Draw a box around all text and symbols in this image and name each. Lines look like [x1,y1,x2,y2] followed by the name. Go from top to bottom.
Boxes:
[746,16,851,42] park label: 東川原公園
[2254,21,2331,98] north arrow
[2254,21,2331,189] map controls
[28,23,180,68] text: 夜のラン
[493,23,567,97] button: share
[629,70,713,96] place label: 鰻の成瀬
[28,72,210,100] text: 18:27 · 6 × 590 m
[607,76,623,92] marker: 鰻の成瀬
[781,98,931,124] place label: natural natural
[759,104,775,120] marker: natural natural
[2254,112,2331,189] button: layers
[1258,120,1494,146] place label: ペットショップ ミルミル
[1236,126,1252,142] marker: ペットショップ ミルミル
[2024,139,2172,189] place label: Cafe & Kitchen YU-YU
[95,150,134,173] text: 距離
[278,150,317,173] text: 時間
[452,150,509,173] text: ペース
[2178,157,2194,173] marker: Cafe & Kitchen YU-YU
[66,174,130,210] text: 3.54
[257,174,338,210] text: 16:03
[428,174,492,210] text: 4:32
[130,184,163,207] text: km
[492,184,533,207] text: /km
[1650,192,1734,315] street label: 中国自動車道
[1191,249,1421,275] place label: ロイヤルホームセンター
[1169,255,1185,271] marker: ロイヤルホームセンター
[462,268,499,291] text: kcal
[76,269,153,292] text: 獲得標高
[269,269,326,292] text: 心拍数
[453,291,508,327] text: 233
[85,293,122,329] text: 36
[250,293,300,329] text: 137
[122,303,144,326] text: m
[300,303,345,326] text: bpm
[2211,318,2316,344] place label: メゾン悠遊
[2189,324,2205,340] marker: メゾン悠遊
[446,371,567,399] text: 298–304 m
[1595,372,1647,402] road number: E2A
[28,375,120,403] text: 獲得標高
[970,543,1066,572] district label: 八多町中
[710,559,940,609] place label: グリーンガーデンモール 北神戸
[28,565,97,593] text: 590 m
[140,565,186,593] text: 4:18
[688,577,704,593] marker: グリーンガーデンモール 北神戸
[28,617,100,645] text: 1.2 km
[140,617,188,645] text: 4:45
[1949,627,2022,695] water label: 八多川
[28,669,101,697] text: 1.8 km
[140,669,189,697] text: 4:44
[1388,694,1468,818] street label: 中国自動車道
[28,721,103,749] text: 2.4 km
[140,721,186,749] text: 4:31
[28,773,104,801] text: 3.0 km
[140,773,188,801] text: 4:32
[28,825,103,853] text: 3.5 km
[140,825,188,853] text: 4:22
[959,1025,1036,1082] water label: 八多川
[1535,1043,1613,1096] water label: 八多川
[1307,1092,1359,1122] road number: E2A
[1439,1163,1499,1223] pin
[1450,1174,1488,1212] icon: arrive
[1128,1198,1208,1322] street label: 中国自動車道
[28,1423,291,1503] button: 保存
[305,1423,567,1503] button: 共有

====

Write the listing out again in its entirety, exactly.

THE ANSWER:
Draw a box around all text and symbols in this image and name each. Lines look like [x1,y1,x2,y2] followed by the name. Go from top to bottom.
Boxes:
[746,16,851,42] park label: 東川原公園
[2254,21,2331,98] north arrow
[2254,21,2331,189] map controls
[28,23,180,68] text: 夜のラン
[493,23,567,97] button: share
[629,70,713,96] place label: 鰻の成瀬
[28,72,210,100] text: 18:27 · 6 × 590 m
[607,76,623,92] marker: 鰻の成瀬
[781,98,931,124] place label: natural natural
[759,104,775,120] marker: natural natural
[2254,112,2331,189] button: layers
[1258,120,1494,146] place label: ペットショップ ミルミル
[1236,126,1252,142] marker: ペットショップ ミルミル
[2024,139,2172,189] place label: Cafe & Kitchen YU-YU
[95,150,134,173] text: 距離
[278,150,317,173] text: 時間
[452,150,509,173] text: ペース
[2178,157,2194,173] marker: Cafe & Kitchen YU-YU
[66,174,130,210] text: 3.54
[257,174,338,210] text: 16:03
[428,174,492,210] text: 4:32
[130,184,163,207] text: km
[492,184,533,207] text: /km
[1650,192,1734,315] street label: 中国自動車道
[1191,249,1421,275] place label: ロイヤルホームセンター
[1169,255,1185,271] marker: ロイヤルホームセンター
[462,268,499,291] text: kcal
[76,269,153,292] text: 獲得標高
[269,269,326,292] text: 心拍数
[453,291,508,327] text: 233
[85,293,122,329] text: 36
[250,293,300,329] text: 137
[122,303,144,326] text: m
[300,303,345,326] text: bpm
[2211,318,2316,344] place label: メゾン悠遊
[2189,324,2205,340] marker: メゾン悠遊
[446,371,567,399] text: 298–304 m
[1595,372,1647,402] road number: E2A
[28,375,120,403] text: 獲得標高
[970,543,1066,572] district label: 八多町中
[710,559,940,609] place label: グリーンガーデンモール 北神戸
[28,565,97,593] text: 590 m
[140,565,186,593] text: 4:18
[688,577,704,593] marker: グリーンガーデンモール 北神戸
[28,617,100,645] text: 1.2 km
[140,617,188,645] text: 4:45
[1949,627,2022,695] water label: 八多川
[28,669,101,697] text: 1.8 km
[140,669,189,697] text: 4:44
[1388,694,1468,818] street label: 中国自動車道
[28,721,103,749] text: 2.4 km
[140,721,186,749] text: 4:31
[28,773,104,801] text: 3.0 km
[140,773,188,801] text: 4:32
[28,825,103,853] text: 3.5 km
[140,825,188,853] text: 4:22
[959,1025,1036,1082] water label: 八多川
[1535,1043,1613,1096] water label: 八多川
[1307,1092,1359,1122] road number: E2A
[1439,1163,1499,1223] pin
[1450,1174,1488,1212] icon: arrive
[1128,1198,1208,1322] street label: 中国自動車道
[28,1423,291,1503] button: 保存
[305,1423,567,1503] button: 共有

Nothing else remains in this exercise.